(Provided information)

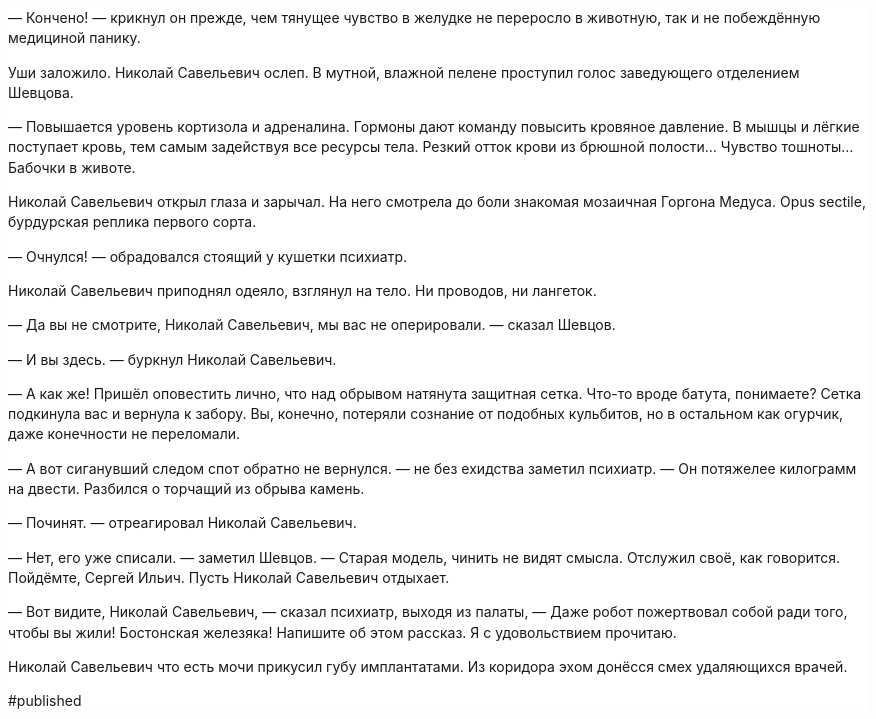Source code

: — Кончено! — крикнул он прежде, чем тянущее чувство в желудке не переросло в животную, так и не побеждённую медициной панику. 

Уши заложило. Николай Савельевич ослеп. В мутной, влажной пелене проступил голос заведующего отделением Шевцова.

— Повышается уровень кортизола и адреналина. Гормоны дают команду повысить кровяное давление. В мышцы и лёгкие поступает кровь, тем самым задействуя все ресурсы тела. Резкий отток крови из брюшной полости… Чувство тошноты… Бабочки в животе.

Николай Савельевич открыл глаза и зарычал. На него смотрела до боли знакомая мозаичная Горгона Медуса. Opus sectile, бурдурская реплика первого сорта.

— Очнулся! — обрадовался стоящий у кушетки психиатр.

Николай Савельевич приподнял одеяло, взглянул на тело. Ни проводов, ни лангеток.

— Да вы не смотрите, Николай Савельевич, мы вас не оперировали. — сказал Шевцов.

— И вы здесь. — буркнул Николай Савельевич.

— А как же! Пришёл оповестить лично, что над обрывом натянута защитная сетка. Что-то вроде батута, понимаете? Сетка подкинула вас и вернула к забору. Вы, конечно, потеряли сознание от подобных кульбитов, но в остальном как огурчик, даже конечности не переломали.

— А вот сиганувший следом спот обратно не вернулся. — не без ехидства заметил психиатр. — Он потяжелее килограмм на двести. Разбился о торчащий из обрыва камень.

— Починят. — отреагировал Николай Савельевич.

— Нет, его уже списали. — заметил Шевцов. — Старая модель, чинить не видят смысла. Отслужил своё, как говорится. Пойдёмте, Сергей Ильич. Пусть Николай Савельевич отдыхает.

— Вот видите, Николай Савельевич, — сказал психиатр, выходя из палаты, — Даже робот пожертвовал собой ради того, чтобы вы жили! Бостонская железяка! Напишите об этом рассказ. Я с удовольствием прочитаю.

Николай Савельевич что есть мочи прикусил губу имплантатами. Из коридора эхом донёсся смех удаляющихся врачей.

#published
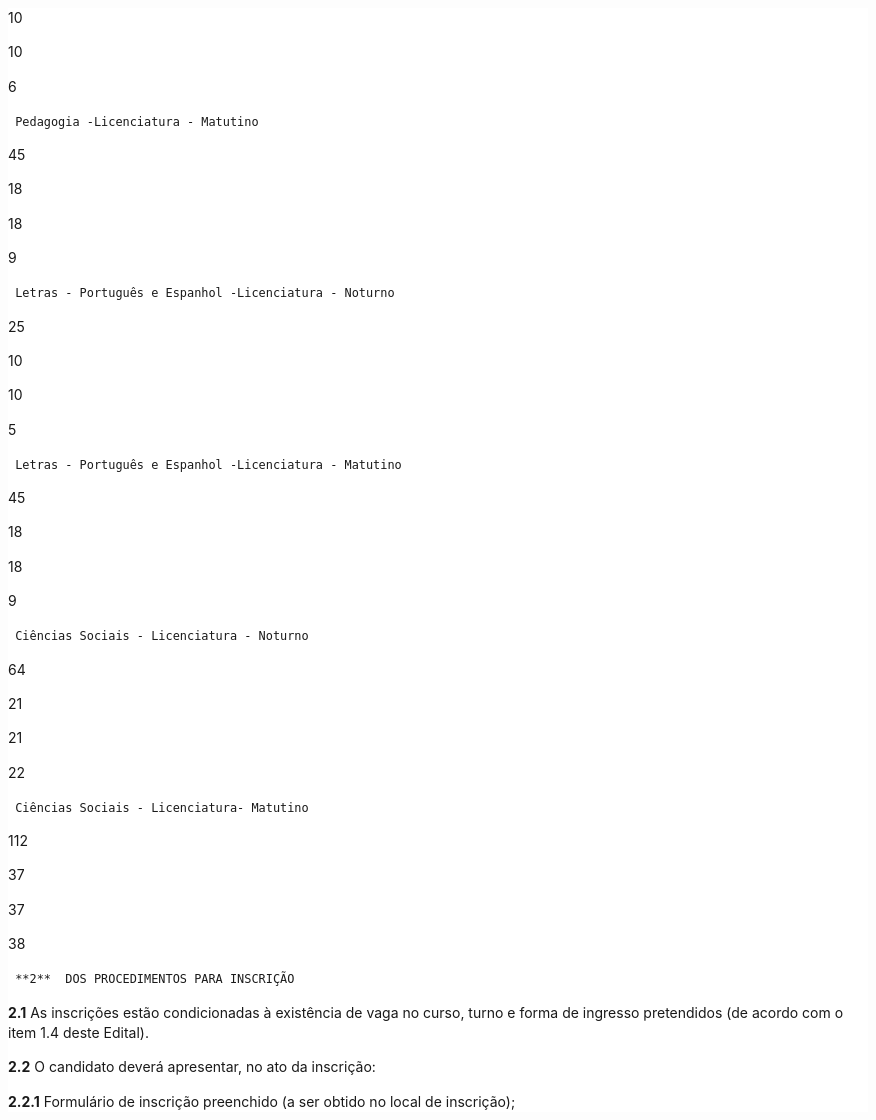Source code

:    10

   10

   6

     Pedagogia -Licenciatura - Matutino

   45

   18

   18

   9

     Letras - Português e Espanhol -Licenciatura - Noturno

   25

   10

   10

   5

     Letras - Português e Espanhol -Licenciatura - Matutino

   45

   18

   18

   9

     Ciências Sociais - Licenciatura - Noturno

   64

   21

   21

   22

     Ciências Sociais - Licenciatura- Matutino

   112

   37

   37

   38

     **2**  DOS PROCEDIMENTOS PARA INSCRIÇÃO

 **2.1** As inscrições estão condicionadas à existência de vaga no curso, turno e forma de ingresso pretendidos (de acordo com o item 1.4 deste Edital).

 **2.2** O candidato deverá apresentar, no ato da inscrição:

 **2.2.1** Formulário de inscrição preenchido (a ser obtido no local de inscrição);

(End Provided information)

_Problem to solve_. Rewrite every line of the items above as a single numbered list, leaving out blank lines and the pictures.

_Final answer_.
1. Source code
2. : — Кончено! — крикнул он прежде, чем тянущее чувство в желудке не переросло в животную, так и не побеждённую медициной панику. 
3. Уши заложило. Николай Савельевич ослеп. В мутной, влажной пелене проступил голос заведующего отделением Шевцова.
4. — Повышается уровень кортизола и адреналина. Гормоны дают команду повысить кровяное давление. В мышцы и лёгкие поступает кровь, тем самым задействуя все ресурсы тела. Резкий отток крови из брюшной полости… Чувство тошноты… Бабочки в животе.
5. Николай Савельевич открыл глаза и зарычал. На него смотрела до боли знакомая мозаичная Горгона Медуса. Opus sectile, бурдурская реплика первого сорта.
6. — Очнулся! — обрадовался стоящий у кушетки психиатр.
7. Николай Савельевич приподнял одеяло, взглянул на тело. Ни проводов, ни лангеток.
8. — Да вы не смотрите, Николай Савельевич, мы вас не оперировали. — сказал Шевцов.
9. — И вы здесь. — буркнул Николай Савельевич.
10. — А как же! Пришёл оповестить лично, что над обрывом натянута защитная сетка. Что-то вроде батута, понимаете? Сетка подкинула вас и вернула к забору. Вы, конечно, потеряли сознание от подобных кульбитов, но в остальном как огурчик, даже конечности не переломали.
11. — А вот сиганувший следом спот обратно не вернулся. — не без ехидства заметил психиатр. — Он потяжелее килограмм на двести. Разбился о торчащий из обрыва камень.
12. — Починят. — отреагировал Николай Савельевич.
13. — Нет, его уже списали. — заметил Шевцов. — Старая модель, чинить не видят смысла. Отслужил своё, как говорится. Пойдёмте, Сергей Ильич. Пусть Николай Савельевич отдыхает.
14. — Вот видите, Николай Савельевич, — сказал психиатр, выходя из палаты, — Даже робот пожертвовал собой ради того, чтобы вы жили! Бостонская железяка! Напишите об этом рассказ. Я с удовольствием прочитаю.
15. Николай Савельевич что есть мочи прикусил губу имплантатами. Из коридора эхом донёсся смех удаляющихся врачей.
16. #published
17. Source code
18. :    10
19.    10
20.    6
21.      Pedagogia -Licenciatura - Matutino
22.    45
23.    18
24.    18
25.    9
26.      Letras - Português e Espanhol -Licenciatura - Noturno
27.    25
28.    10
29.    10
30.    5
31.      Letras - Português e Espanhol -Licenciatura - Matutino
32.    45
33.    18
34.    18
35.    9
36.      Ciências Sociais - Licenciatura - Noturno
37.    64
38.    21
39.    21
40.    22
41.      Ciências Sociais - Licenciatura- Matutino
42.    112
43.    37
44.    37
45.    38
46.      **2**  DOS PROCEDIMENTOS PARA INSCRIÇÃO
47.  **2.1** As inscrições estão condicionadas à existência de vaga no curso, turno e forma de ingresso pretendidos (de acordo com o item 1.4 deste Edital).
48.  **2.2** O candidato deverá apresentar, no ato da inscrição:
49.  **2.2.1** Formulário de inscrição preenchido (a ser obtido no local de inscrição);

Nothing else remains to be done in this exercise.